逐步实现中国特色羁押听证制度全覆盖。习近平总书记在庆祝中国共产党成立100周年大会上的重要讲话中,强调“发展全过程人民民主”。人民民主要在全过程中实现,所强调的是共享共治共建。中国特色社会主义法治道路也应强调“全过程”,促进发展“全过程民主法治”。具体到我国羁押听证制度的未来发展,一方面,要扩展听证案件范围,在目前重点案件听证基础上,逐步扩展到非重点案件,实现所有案件都要经过羁押听证审查,即羁押听证案件全覆盖。另一方面,政法机关应当相互配合,使所有诉讼阶段均有听证活动,即羁押听证诉讼阶段全覆盖。羁押听证全覆盖过程中,检察机关应当统筹协调,侦查机关、审判机关密切配合协作,形成以检察听证为主导的羁押听证制度,实现羁押听证的规范化、实质化、常态化、长效化。
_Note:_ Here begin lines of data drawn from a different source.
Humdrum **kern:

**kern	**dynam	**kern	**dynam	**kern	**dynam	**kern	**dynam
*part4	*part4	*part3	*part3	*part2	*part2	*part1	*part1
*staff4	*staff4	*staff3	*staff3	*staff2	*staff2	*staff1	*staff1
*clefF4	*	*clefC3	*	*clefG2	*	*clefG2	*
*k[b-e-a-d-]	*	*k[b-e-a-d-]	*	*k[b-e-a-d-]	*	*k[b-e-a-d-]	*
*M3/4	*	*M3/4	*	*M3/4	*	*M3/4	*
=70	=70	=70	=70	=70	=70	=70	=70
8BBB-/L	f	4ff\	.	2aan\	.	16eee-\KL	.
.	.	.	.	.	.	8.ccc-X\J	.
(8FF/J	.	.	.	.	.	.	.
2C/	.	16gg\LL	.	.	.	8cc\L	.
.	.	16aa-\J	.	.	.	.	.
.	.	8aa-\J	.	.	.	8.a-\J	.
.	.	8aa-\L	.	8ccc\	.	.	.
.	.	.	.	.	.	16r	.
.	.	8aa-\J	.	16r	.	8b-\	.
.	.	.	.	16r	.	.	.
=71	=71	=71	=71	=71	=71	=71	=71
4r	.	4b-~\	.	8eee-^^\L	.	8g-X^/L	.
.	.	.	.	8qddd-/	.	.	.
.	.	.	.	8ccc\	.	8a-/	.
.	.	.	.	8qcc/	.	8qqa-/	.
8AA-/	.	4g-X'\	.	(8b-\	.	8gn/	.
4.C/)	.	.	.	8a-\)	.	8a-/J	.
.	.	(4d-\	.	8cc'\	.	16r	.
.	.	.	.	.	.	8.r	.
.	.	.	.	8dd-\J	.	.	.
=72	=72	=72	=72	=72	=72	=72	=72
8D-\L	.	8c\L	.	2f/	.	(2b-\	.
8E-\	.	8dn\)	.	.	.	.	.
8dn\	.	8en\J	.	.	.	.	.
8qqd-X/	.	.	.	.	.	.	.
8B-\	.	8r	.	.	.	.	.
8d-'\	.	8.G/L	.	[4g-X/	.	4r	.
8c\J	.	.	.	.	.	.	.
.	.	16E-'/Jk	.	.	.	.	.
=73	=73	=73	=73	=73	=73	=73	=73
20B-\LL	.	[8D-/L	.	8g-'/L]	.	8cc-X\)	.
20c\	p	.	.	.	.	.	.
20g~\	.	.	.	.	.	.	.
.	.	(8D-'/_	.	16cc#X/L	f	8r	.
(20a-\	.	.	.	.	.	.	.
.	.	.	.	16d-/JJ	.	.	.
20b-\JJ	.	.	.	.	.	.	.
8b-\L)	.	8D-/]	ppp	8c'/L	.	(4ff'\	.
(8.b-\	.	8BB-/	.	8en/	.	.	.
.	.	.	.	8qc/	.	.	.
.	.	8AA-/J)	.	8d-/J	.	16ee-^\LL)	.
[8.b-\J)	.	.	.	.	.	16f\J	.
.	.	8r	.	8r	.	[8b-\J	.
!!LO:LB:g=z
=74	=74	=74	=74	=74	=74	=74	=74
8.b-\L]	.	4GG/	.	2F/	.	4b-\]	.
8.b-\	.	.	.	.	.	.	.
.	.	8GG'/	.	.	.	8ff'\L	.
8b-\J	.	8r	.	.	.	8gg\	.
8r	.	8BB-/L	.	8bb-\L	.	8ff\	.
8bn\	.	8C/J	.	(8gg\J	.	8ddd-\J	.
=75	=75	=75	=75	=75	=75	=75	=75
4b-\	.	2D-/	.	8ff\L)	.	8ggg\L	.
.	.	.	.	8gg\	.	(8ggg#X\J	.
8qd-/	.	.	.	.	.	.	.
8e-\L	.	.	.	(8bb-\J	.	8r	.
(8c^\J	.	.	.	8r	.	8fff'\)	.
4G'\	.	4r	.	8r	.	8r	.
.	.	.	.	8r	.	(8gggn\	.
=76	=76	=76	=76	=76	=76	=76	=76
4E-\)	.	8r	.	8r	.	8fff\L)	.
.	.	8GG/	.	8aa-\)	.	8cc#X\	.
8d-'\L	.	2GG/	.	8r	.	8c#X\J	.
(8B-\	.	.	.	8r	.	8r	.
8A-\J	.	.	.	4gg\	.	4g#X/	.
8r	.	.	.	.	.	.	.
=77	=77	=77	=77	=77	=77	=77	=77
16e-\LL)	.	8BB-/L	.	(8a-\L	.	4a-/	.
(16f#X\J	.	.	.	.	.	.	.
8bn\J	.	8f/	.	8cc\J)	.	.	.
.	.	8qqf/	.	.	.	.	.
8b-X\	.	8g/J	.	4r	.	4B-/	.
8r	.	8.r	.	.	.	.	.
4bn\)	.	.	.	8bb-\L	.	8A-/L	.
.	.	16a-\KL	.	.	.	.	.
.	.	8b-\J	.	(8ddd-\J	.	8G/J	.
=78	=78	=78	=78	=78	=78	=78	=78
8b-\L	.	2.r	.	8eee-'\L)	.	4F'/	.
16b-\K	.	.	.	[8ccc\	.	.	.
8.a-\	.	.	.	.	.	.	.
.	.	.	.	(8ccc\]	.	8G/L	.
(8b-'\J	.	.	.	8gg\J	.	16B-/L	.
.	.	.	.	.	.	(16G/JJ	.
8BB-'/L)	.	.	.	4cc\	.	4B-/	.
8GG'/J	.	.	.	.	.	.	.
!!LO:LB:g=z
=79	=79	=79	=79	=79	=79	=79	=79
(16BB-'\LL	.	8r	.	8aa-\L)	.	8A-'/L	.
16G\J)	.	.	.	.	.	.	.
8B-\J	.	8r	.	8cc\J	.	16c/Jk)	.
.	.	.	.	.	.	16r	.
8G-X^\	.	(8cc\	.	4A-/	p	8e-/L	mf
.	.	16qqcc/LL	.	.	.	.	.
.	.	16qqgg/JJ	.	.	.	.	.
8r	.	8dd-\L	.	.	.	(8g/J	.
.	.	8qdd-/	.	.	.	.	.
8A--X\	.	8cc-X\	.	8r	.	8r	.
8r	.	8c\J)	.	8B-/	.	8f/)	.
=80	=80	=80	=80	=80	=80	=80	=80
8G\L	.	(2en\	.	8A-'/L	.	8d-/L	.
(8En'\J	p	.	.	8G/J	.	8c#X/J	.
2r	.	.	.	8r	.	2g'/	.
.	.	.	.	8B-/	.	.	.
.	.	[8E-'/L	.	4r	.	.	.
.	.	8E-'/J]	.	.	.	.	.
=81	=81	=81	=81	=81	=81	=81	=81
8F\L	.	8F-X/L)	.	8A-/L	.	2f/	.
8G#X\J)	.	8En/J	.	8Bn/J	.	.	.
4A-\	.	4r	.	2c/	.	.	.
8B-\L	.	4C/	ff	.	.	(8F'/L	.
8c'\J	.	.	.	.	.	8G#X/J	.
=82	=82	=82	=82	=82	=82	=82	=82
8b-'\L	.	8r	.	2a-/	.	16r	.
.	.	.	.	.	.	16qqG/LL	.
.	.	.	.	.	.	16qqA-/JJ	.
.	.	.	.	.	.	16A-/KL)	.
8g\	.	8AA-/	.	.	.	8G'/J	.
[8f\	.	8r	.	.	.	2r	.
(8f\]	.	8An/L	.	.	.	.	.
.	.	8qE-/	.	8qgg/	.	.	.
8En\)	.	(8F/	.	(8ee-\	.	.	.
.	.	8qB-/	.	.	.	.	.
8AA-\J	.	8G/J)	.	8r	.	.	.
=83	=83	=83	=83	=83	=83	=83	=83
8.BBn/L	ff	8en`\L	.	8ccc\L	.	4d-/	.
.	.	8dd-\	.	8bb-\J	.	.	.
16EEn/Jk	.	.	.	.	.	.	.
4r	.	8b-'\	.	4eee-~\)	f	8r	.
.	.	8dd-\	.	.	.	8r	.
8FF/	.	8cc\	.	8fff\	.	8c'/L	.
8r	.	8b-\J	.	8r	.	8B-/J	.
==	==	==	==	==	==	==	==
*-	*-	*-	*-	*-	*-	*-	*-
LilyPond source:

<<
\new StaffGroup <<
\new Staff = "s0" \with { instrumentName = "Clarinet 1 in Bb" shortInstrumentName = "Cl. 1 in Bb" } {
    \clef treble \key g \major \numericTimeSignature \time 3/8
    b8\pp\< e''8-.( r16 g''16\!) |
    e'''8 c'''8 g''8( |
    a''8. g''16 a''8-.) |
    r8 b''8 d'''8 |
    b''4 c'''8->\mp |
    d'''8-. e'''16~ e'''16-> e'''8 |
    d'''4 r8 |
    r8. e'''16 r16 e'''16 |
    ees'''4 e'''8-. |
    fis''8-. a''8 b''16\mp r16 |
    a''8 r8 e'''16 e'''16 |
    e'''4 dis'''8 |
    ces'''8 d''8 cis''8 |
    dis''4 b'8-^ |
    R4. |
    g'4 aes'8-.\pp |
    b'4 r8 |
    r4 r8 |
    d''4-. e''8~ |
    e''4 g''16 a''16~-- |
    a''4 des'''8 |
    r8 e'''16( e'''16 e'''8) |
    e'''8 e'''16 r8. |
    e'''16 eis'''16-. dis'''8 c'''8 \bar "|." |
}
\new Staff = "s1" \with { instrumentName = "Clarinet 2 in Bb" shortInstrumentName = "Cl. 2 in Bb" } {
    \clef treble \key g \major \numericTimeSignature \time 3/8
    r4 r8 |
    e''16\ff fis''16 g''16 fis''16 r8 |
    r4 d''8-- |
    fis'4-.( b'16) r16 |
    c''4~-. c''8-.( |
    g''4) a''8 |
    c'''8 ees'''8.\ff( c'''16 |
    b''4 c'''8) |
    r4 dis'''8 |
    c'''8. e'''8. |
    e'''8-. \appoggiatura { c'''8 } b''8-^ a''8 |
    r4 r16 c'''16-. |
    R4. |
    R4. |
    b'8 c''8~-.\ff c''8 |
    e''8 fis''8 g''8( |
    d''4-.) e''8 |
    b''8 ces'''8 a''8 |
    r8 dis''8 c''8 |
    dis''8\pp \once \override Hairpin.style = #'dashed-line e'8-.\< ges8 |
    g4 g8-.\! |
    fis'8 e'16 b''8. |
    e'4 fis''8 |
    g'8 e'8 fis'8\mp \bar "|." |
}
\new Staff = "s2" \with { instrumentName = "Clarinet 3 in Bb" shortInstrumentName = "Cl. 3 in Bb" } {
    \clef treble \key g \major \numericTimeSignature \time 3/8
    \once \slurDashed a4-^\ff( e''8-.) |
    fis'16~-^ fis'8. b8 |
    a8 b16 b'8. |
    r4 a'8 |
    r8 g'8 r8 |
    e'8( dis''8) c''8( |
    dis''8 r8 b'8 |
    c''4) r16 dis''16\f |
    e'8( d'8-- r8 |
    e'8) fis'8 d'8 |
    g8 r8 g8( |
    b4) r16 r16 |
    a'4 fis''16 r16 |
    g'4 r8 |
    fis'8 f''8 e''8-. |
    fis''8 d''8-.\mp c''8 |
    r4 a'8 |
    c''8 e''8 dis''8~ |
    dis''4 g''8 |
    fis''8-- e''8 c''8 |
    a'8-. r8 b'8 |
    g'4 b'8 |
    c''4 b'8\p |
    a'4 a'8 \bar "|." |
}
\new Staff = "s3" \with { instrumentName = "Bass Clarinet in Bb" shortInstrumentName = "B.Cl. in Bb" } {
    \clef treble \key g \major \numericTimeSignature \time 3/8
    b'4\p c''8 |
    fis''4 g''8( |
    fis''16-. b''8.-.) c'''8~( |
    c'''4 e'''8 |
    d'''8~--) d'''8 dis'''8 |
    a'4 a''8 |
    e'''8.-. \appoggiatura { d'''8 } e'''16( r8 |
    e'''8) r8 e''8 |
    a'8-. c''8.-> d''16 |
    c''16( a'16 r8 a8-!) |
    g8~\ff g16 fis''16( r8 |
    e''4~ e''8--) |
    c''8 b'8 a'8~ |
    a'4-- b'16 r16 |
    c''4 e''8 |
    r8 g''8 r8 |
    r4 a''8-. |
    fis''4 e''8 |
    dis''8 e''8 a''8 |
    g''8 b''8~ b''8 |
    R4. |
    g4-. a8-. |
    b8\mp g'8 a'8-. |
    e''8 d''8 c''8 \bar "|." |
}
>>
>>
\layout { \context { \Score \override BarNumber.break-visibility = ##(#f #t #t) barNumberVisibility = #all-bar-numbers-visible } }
从检察羁押听证走向法官羁押司法审查。进入新时代以来,我国的检察机关始终坚持公平正义的根本价值追求,用实际行动引领健全社会公平正义法治保障制度的司法浪潮,用深化司法体制综合改革加强自身的制约与监督,《羁押听证办法》所展现的就是检察机关的自我监督、自我制约、自我革新。在最高人民检察院的积极部署及推动下,通过起草规范性文件、羁押必要性审查专项行动、典型案例示范,已构建一整套较为完善的羁押听证制度,同时形成包括听证员库建设、检察听证网建设、社会危险性量化评估、非羁押人员数字监管等在内的系列配套保障机制,羁押听证逐步走上规范化、统一化、常态化的道路。在最高人民检察院和各级检察机关的一致努力下,已经出现审前羁押率大幅下降态势,这是检察机关在实践理性基础上为彻底扭转依赖口供主义和自我归罪司法顽疾惯性而作出的重大变革,体现了新时代检察机关的司法担当。当然,有关检察机关主导羁押制度的批评声也有。可以采取两步走的方式,先建立和完善适合我国国情的、具有我国特色的检察羁押听证模式,然后再逐步转向法官羁押司法审查。